Partial outlet obstruction of the rabbit bladder results in changes in the mitochondrial genetic system

Abstract

In the rabbit, partial outlet obstruction of the urinary bladder results in significant changes in the physiology, cellular structure, and cellular metabolism of that organ. One of the most striking changes observed is a 50% decrease in oxidative metabolism. Here we investigate whether the function of the mitochondrial (mt) genetic system is altered in rabbit bladder tissue following partial outlet obstruction.
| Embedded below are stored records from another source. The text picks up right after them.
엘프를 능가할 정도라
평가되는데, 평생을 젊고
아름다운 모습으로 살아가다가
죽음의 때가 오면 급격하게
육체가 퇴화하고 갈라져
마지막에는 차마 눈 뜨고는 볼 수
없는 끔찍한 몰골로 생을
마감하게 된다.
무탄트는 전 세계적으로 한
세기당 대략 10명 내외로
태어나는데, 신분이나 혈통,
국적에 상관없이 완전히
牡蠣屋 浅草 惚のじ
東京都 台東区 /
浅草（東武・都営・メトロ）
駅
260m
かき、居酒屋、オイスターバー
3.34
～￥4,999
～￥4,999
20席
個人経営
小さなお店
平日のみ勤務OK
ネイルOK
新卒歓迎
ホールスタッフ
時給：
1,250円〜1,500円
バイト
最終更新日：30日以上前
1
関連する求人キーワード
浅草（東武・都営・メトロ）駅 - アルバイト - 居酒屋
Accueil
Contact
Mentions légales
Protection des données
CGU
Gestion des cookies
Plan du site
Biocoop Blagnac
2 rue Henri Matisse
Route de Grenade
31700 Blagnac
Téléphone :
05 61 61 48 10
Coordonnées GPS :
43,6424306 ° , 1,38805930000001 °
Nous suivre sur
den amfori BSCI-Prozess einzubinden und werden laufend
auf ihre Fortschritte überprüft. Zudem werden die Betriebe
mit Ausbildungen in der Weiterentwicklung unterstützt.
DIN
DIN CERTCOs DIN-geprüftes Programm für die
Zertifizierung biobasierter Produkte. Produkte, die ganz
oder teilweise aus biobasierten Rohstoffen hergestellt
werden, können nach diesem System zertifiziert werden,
Southern analyses of total DNA prepared from bladder tissue excised as a function of time after initiation of partial outlet obstruction showed that the relative number of copies of the mt genome decreases as much as 10-fold during the first 7 d after obstruction, and that this attenuated mt genome copy number is maintained until at least 14 d post-obstruction. Northern analyses, in contrast, showed that mtCOII and cytochromeb transcript levels initially decrease but recover to control levels by about 5 d after obstruction; that level is maintained through 14 d post-obstruction. Enzymatic analysis of cytochrome oxidase and NADH cytochromec reductase activities in obstructed bladder tissue gave results which paralleled the pattern in the mt RNA analyses. Surprisingly, transcript levels for the mt-related nuclearCOIV gene rapidly decreased to about 50% of control levels following obstruction and remained there until 14 d post-obstruction. These results indicate that partial outlet obstruction of the rabbit bladder leads to significant changes in the status and expression of the mt genetic system in bladder tissue. The maintenance of mt transcription under such circumstances may be an attempt to keep mt protein products at control levels, and this transcriptional adjustment may be responsible in part for the observed maintenance of bladder function during the initial (compensated) period which follows partial outlet obstruction.